CHP. 1 - First Principles Flashcards
Every economic issue involves an:
Individual choice
What’s the first principle of individual choice?
People must make choices because resources are scarce.
- Limited income prevents people from buying whatever they want.
- Limited resources/time
(Only 24 hours in a day)
What’s the second principle of individual choice?
The true cost of something is its opportunity cost.
- All costs are opportunity costs.
What’s the third principle of individual choice?
“How much” a decision is at the margin.
-some decisions require “trade off”
- decisions of this type is whether to do a bit MORE or LESS of an activity. This is known as marginal decisions.
The study of decisions is known as:
Marginal analysis
What’s the fourth principle of individual choice?
People respond to incentives, exploiting opportunities to make themselves better off.
- EX: a bonus given to employee for exceeding sales targets
What are the factors of production?
Resources: (land, labor)
Physical Capital (machines, tools)
Human Capital (Knowledge, experience)
Technology
What’s the fifth principle of individual choice?
There are gains to trade.
-The key for a better standard of life is trade.
-Allows us to consume more than we normally would
- Gains arise from the division of tasks called specialization.
What’s the sixth principle of individual choice?
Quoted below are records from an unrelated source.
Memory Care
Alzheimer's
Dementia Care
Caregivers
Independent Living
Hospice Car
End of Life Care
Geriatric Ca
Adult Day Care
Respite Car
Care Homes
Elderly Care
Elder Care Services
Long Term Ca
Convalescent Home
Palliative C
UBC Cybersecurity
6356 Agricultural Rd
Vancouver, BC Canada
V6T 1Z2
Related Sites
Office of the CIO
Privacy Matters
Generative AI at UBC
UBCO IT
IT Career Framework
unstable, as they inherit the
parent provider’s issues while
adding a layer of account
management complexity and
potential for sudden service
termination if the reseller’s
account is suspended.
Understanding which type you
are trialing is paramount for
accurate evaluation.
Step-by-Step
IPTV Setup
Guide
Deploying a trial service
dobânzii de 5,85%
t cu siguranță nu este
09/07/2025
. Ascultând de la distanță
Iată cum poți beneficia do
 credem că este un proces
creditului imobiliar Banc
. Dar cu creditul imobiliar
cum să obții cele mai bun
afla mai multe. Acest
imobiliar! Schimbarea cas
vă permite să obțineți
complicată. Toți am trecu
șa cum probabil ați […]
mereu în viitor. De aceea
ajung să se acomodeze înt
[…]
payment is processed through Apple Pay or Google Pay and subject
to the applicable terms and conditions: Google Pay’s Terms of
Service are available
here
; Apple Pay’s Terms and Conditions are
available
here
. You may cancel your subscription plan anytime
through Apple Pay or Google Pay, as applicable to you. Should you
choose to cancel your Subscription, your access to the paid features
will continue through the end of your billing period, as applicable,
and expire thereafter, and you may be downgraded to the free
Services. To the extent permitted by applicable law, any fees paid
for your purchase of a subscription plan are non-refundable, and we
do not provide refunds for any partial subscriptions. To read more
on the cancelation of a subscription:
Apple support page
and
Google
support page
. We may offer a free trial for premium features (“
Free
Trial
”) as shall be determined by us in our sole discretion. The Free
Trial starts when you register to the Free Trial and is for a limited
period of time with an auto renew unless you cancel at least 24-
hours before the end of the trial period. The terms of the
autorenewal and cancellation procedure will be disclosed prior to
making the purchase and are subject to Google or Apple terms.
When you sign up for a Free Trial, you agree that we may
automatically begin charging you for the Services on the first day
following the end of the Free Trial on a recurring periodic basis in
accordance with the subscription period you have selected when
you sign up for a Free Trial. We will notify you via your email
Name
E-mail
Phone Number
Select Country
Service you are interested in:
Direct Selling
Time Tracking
Markets moves towards equilibrium.
Because people respond to incentives, the market moves towards a state of balance, known as equilibrium.
No individual would be better off doing something different.
What’s the seventh principle of individual choice?
Resources should be used efficiently to achieve society’s goals.
-an economy is efficient if it takes all opportunities to make people better off without making them worse off.
Efficiency and equity are often at odds.
EX: maximizing productivity and minimizing costs
What’s the eighth principle of individual choice?
Markets usually lead to efficiency, but when they don’t, government intervention can improve society’s welfare.
-in case of market failures, the pursuit of self interest makes society worst off.
- when markets don’t achieve efficiency, the government can intervene to improve society’s well fare.
What’s the ninth principle of individual choice?
One person’s spending is another person’s income.
-During RECESSIONS, a drop in business spending leads to less income, spending and more drops in business spending, layoffs and rising unemployment
What’s the tenth principle of individual choice?
Overall spending sometimes gets out of life with the economy productive capacity, when it does, government policy can change spending.
-OVERALL SPENDING, sometimes doesn’t match the amount the economy is capable of producing.
- When the overall spending falls short of what is needed to keep workers employed, the economy experiences recession.
- spending outstrips the supply = inflation
- GOV. Policy’s can be used to address imbalances
What’s the eleventh principle of individual choice?
Increases in the economy’s potential lead to economic growth overtime.
-emergence of new technologies and increased resources available for production boosts the economy potential.